Transcribed page contents:

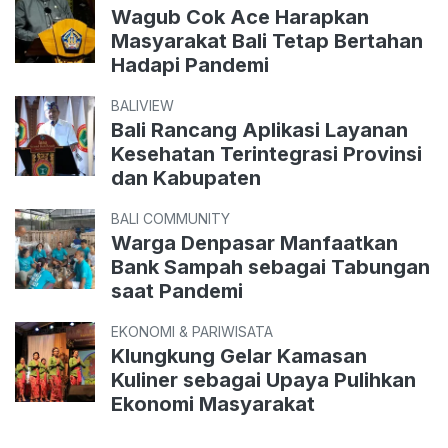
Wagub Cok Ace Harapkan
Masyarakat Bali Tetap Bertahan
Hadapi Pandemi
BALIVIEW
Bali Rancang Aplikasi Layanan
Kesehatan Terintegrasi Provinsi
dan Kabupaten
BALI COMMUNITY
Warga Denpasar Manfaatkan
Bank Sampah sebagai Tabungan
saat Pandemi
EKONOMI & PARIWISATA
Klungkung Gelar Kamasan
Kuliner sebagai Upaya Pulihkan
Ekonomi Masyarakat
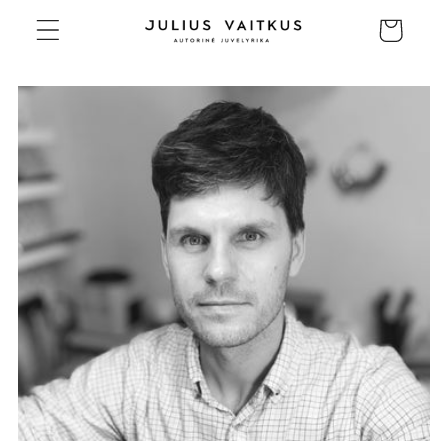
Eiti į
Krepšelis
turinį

==

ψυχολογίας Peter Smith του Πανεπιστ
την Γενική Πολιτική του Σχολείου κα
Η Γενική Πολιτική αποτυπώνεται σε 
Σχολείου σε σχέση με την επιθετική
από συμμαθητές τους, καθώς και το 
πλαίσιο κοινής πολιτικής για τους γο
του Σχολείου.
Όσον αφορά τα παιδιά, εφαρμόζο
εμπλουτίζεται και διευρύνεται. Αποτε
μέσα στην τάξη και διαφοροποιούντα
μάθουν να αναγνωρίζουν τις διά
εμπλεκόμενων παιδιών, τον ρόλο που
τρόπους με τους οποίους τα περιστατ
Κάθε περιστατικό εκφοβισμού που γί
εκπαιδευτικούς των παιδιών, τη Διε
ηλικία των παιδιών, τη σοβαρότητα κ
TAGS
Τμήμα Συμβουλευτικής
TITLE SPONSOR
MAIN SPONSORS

**What is required**:
Above are the records; from them, give again exactly the lines from the one containing "Κάθε περιστατικό εκφοβισμού που γί" to the one containing "MAIN SPONSORS", both lines included, and nothing more.

**Answer to this exercise**:
Κάθε περιστατικό εκφοβισμού που γί
εκπαιδευτικούς των παιδιών, τη Διε
ηλικία των παιδιών, τη σοβαρότητα κ
TAGS
Τμήμα Συμβουλευτικής
TITLE SPONSOR
MAIN SPONSORS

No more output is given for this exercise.